For years, the NCAA has been spoiling to show how tough it is on betting. The organization tried to bully newspapers into not publishing the lines on college games, but ran afoul of the First Amendment. Freedom of the press includes favorites and underdogs.

Last week, as the trial of former Florida State quarterback Adrian McPherson for gambling lumbered toward a mistrial, the NCAA smelled an opportunity. Here came a prominent college coach, admitting that he participated in a $5,000 bet in a March Madness auction. Make way for sanctimony!

Never mind that every red-blooded American fills out a bracket. Never mind that, without office pools and NCAA calcuttas, the Final Four would attract as much attention as the Women's College World Series. The NCAA seized upon Neuheisel as if he had committed a felony. NCAA president Myles Brand opined that he would fire any coach in his employ who made such a sizable bet.

I've got bad news for Brand -- when you pay coaches seven-figure salaries, coaches have a lot of spending money. One secretary's $10 pool sheet is another coach's four-figure auction.

Should Neuheisel have understood that the bet he made with his pizza-and-beer friends was an NCAA violation? Absolutely. The University of Washington compliance officer sent out a department-wide e-mail in March concerning betting on March Madness, but somehow made room for the kind of pool in which Neuheisel participated. That doesn't pass the smell test. But the way college athletics work, if your compliance guy gives you the green light, you don't question him.

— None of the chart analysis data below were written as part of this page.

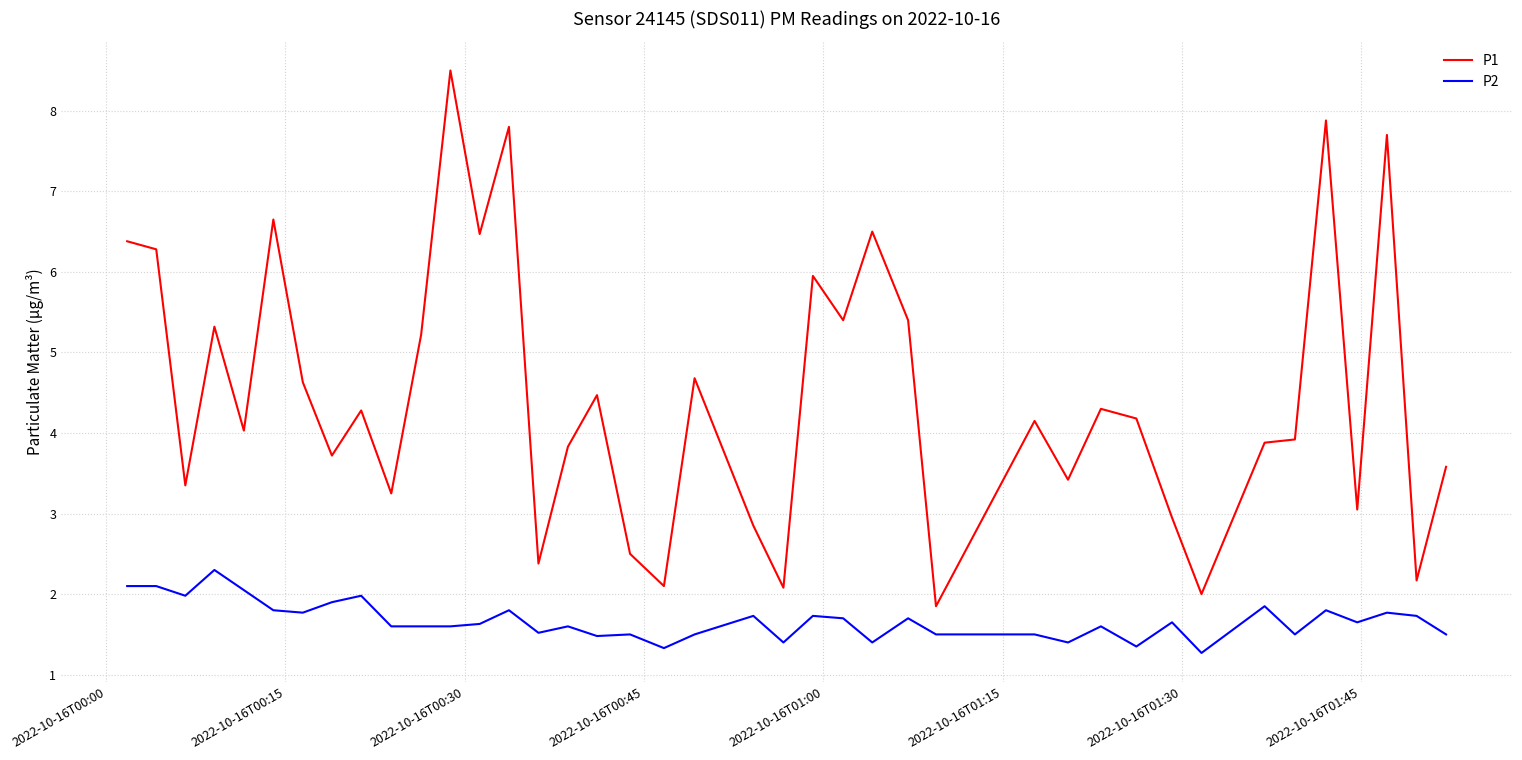

List the series in order of their peak value, highest first.

P1, P2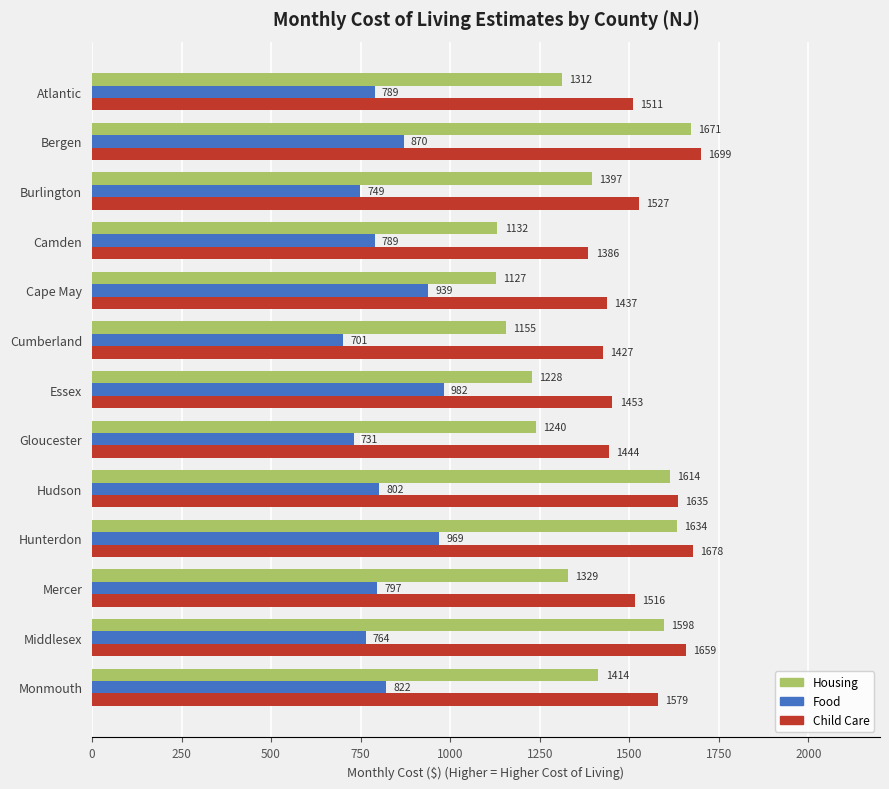

List the series in order of their peak value, highest first.

Child Care, Housing, Food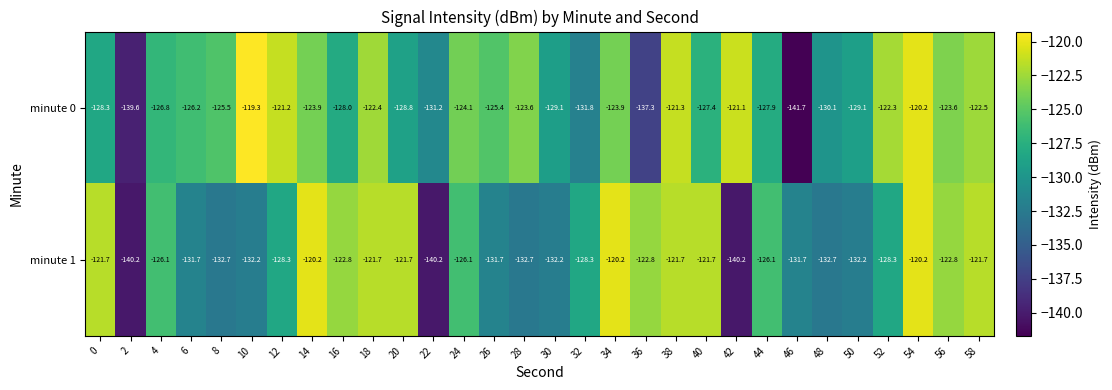

At which label is minute 0 closest to -130?

48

Neuheisel is responsible for his actions, of course. Bad advice or not, this is not a firing offense. Hand him over to the Inspector Javerts at the NCAA -- or is it the Inspector Clouseaus? I know it's someone French -- and the game will be poorer. Last winter, while discussing the state of the coaching business, with its high salaries and higher demands, Neuheisel cited two reasons why coaches are so quick to move around.

"One is the expectation level," he said. "We're in a win-it-now society. The other is paranoia. The coaching industry, because it's so competitive, (is) a little paranoid, probably a lot paranoid. (Detroit Lions coach) Steve Mariucci said it best to me: coaching jobs are like political office. You coach a term, and if they like you, you may get re-elected."

Neuheisel did nothing to warrant being voted out. If he is forced out, the fingerprints of the NCAA will be all over him. And that's not right. Of course, plenty of people believe the exact opposite. That's another reason Neuheisel is Clinton with a whistle. Both men are inkblots. People see the same facts and come to completely different conclusions.

Unlike Clinton, however, Neuheisel can get another coaching job. If Washington succumbs to the heat and lets Neuheisel go, college football ought to count the days until he returns.